Kabarnanggroe.com, Banda Aceh – Rapat Kerja Provinsi (Rakerprov) Komite Olahraga Nasional Indonesia (KONI) Aceh, siap digelar sesuai jadwal 8-9 Mei 2026.
Jajaran kepanitiaan juga telah merampungkan persiapan dan Rakerprov itu sendiri akan berlangasung di Hotel Grand Nanggroe, Banda Aceh.
Kesiapan tersebut terungkap dalam Rapat Panitia Rakerprov KONI Aceh, Rabu (6/5/2026) di ruang rapat utama Kantor KONI Aceh, Lhoong Raya.
Rapat yang dipimpin langsung oleh Ketua Organizing Committee (OC) atau panitia pelaksana Drs HT Rayuan Sukma, yang didampingi oleh Ketua Steering Committee (SC) Dr Mansur MKes.
Rapat lengkap itu juga diikuti oleh seluruh jajaran kepanitiaan. “Alhamdulillah, dari paparan para ketua dan penanggungjawab seksi, semuanya telah kliir. Artinya kita hanya menunggu Hari H pelaksanaan,” kata Rayuan Sukma didampingi Ketua SC Dr Mansur.
Dalam rapat itu semua seksi diminta melaporkan kesiapan, termasuk untuk persiapan bahan tertulis yang akan dibawa ke Rapat Komisi serta Rapat Pleno.
Semua seksi menyatakan telah menuntaskan persiapan, mulai dari konsumsi dan akomodasi hingga bahan telaah untuk Rapat Komisi dan Pleno.
Rayuan Sukma mengapresiasi jajaran panitia yang telah bekerja secara on the track. Ia berharap kesiapan itu benar benar dibuktikan pada ajang Rakerprov, sehingga event tersebut berlangsung sesuai harapan atau ekspektasi semua insan olahraga di Aceh.
Sesuai rencana semula, Rakerprov KONI Aceh kali ini yang dijadwalkan akan dibuka oleh Gubernur Aceh Muzakir Manaf atau Mualem , akan membahas beberapa isu strategis, antara lain evaluasi kegiatan yang telah dilakukan, merancang program kerja untuk tahun 2026, serta juga mengevaluasi keberaddan Pengprov Cabor yang telah menjadi anggota binaan KONI Aceh, agar sesuai dengan regulasi yang ada.
Rakerprov itu juga akan mengkaji permohonan pengprov cabor baru yang ingin menjadi binaan KONI Aceh. “Saat ini ada enam Cabor baru yang telah mendaftar, kita akan kaji keberadaan mereka secara konprehensiv, termasuk terkait regulasi ketentuan jumlah minum Pengcab, serta juga harus memiliki legalitas dari pengurus pusat (PP),” kata Rayaun Sukma.
Nantinya, setelah dibahas secara mendalam, pihak KONI akan memutuskan apakah menerima atau tidak keanggotaan Cabor yang telah melayangkan permohonan ke KONI Aceh.
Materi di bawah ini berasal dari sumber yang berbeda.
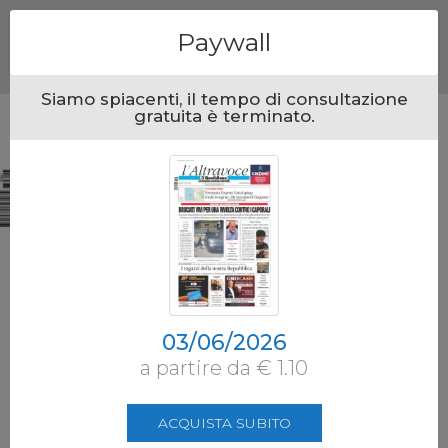
Menu
Paywall
Siamo spiacenti, il tempo di consultazione
gratuita è terminato.
03/06/2026
a partire da € 1.10
ACQUISTA SUBITO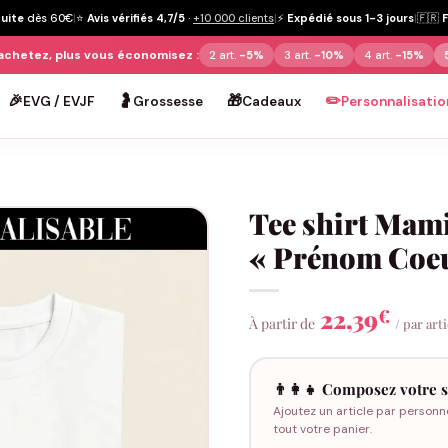
tuite
dès 60€
|
⭐
Avis vérifiés 4,7/5
·
+10 000 clients
|
⚡
Expédié sous 1-3 jours
|
🇫🇷
achetez, plus vous économisez :
2 art.
-5%
3 art.
-10%
4 art.
-15%
🎉
🤰
🎁
✏️
EVG / EVJF
Grossesse
Cadeaux
Personnalisatio
Tee shirt Mam
« Prénom Coe
22,39
€
À partir de
/ par art
👨‍👩‍👧 Composez votre s
Ajoutez un article par personn
tout votre panier.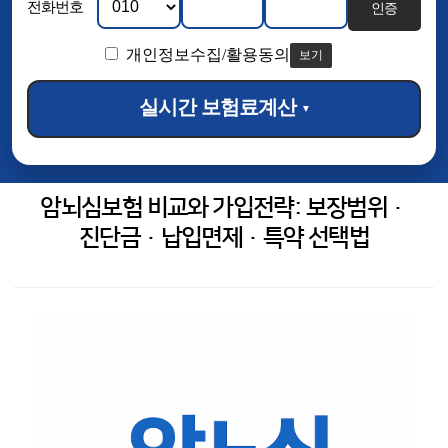
전화번호
인증
개인정보수집/활용동의
보기
실시간 보험료계산
▼
암뇌심보험 비교와 가입전략: 보장범위·
진단금·납입면제·특약 선택법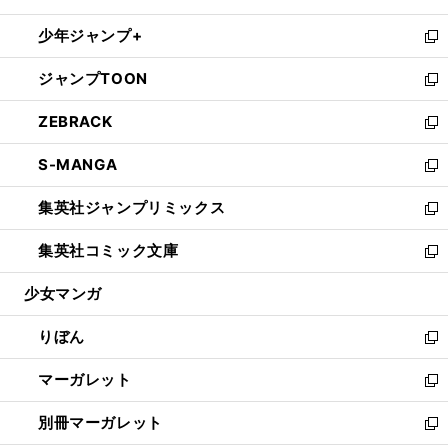
開
ウ
ン
ウ
し
少年ジャンプ+
く
で
ド
ィ
い
新
開
ウ
ン
ウ
し
ジャンプTOON
く
で
ド
ィ
い
新
開
ウ
ン
ウ
し
ZEBRACK
く
で
ド
ィ
い
新
開
ウ
ン
ウ
し
S-MANGA
く
で
ド
ィ
い
新
開
ウ
ン
ウ
し
集英社ジャンプリミックス
く
で
ド
ィ
い
新
開
ウ
ン
ウ
し
集英社コミック文庫
く
で
ド
ィ
い
新
開
ウ
ン
ウ
し
少女マンガ
く
で
ド
ィ
い
開
ウ
ン
ウ
りぼん
く
で
ド
ィ
新
開
ウ
ン
し
マーガレット
く
で
ド
い
新
開
ウ
ウ
し
別冊マーガレット
く
で
ィ
い
新
開
ン
ウ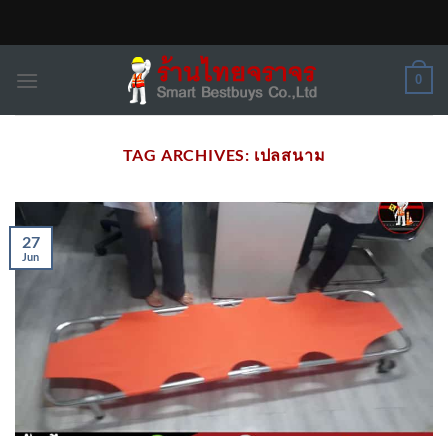
Skip
to
content
0
TAG ARCHIVES:
เปลสนาม
27
Jun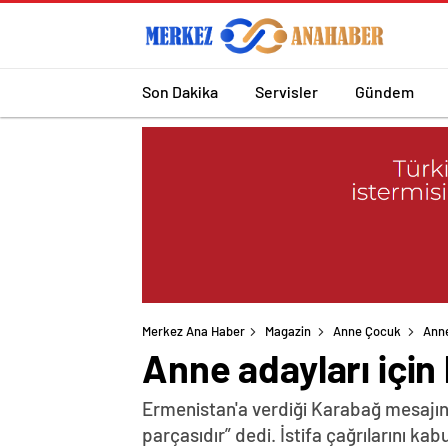
Son Dakika
Servisler
Gündem
Merkez Ana Haber
Magazin
Anne Çocuk
Anne
Anne adayları için
Ermenistan'a verdiği Karabağ mesajın
parçasıdır” dedi. İstifa çağrılarını k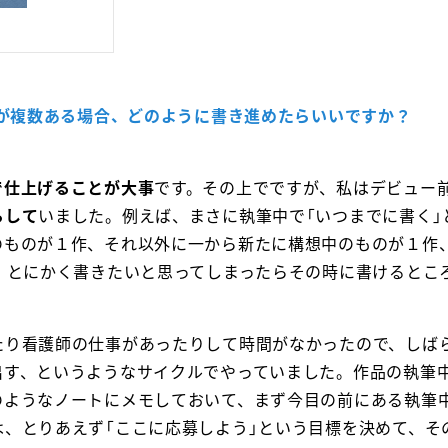
品が複数ある場合、どのように書き進めたらいいですか？
で仕上げることが大事
です。その上でですが、私はデビュー
らして
いました。例えば、まさに執筆中で「いつまでに書く」
のものが１作、それ以外に一から新たに構想中のものが１作
で、とにかく書きたいと思ってしまったらその時に書けるとこ
たり看護師の仕事があったりして時間がなかったので、しば
出す、というようなサイクルでやっていました。作品の執筆
のようなノートにメモしておいて、まず今目の前にある執筆
、とりあえず「ここに応募しよう」という目標を決めて、そ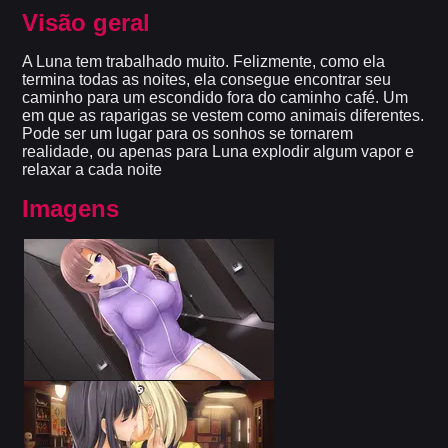
Visão geral
A Luna tem trabalhado muito. Felizmente, como ela
termina todas as noites, ela consegue encontrar seu
caminho para um escondido fora do caminho café. Um
em que as raparigas se vestem como animais diferentes.
Pode ser um lugar para os sonhos se tornarem
realidade, ou apenas para Luna explodir algum vapor e
relaxar a cada noite
Imagens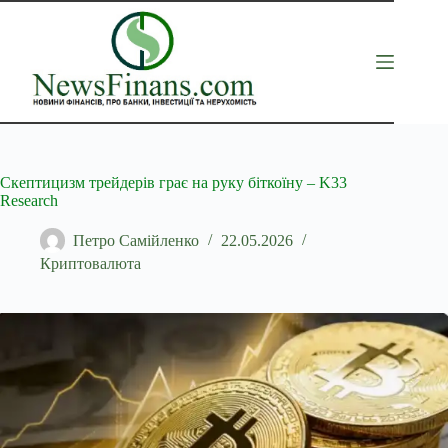
Перейти
до
вмісту
Скептицизм трейдерів грає на руку біткоїну – K33
Research
Петро Самійленко
22.05.2026
Криптовалюта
Dengan kata lain, yang memutuskan adalah floor Rakerprov, sebagai ajang yang punya legitimasi untuk itu.
“Jadi kita tak memutuskan keanggotaan itu melalui rapat internal, namun melibatkan jajaran pengurus KONI Aceh, Pengprov dan KONI Kabupaten/kota, hingga nanti mereka yang di daerah tak terkejut dengan keberadaan Cabor baru, termasuk syarat telah menjadi anggota KONI untuk diterima menjadi anggota binaan KONI Kabuopaten/Kota,” jelas Rayuan.
Raakerprov KONI Aceh itu akan diikuti oleh jajaran pengurus KONI Aceh, perwakilan dari KONI Kabupten/kota serta perwakilan dari jajaran Pengprov binaan KONI Aceh. Setiap perwakilan dari KONI Kabupaten/Kota serta jajaran Pengprov, hanya diberikan slot untuk dua orang.
“Ini semata-mata untuk efesiensi anggaran serta juga efektifiotas dalam pembahasan di floor Rakerprov terutama di Komisi dan Pleno,” kata Rayuan Sukma.(Sdm).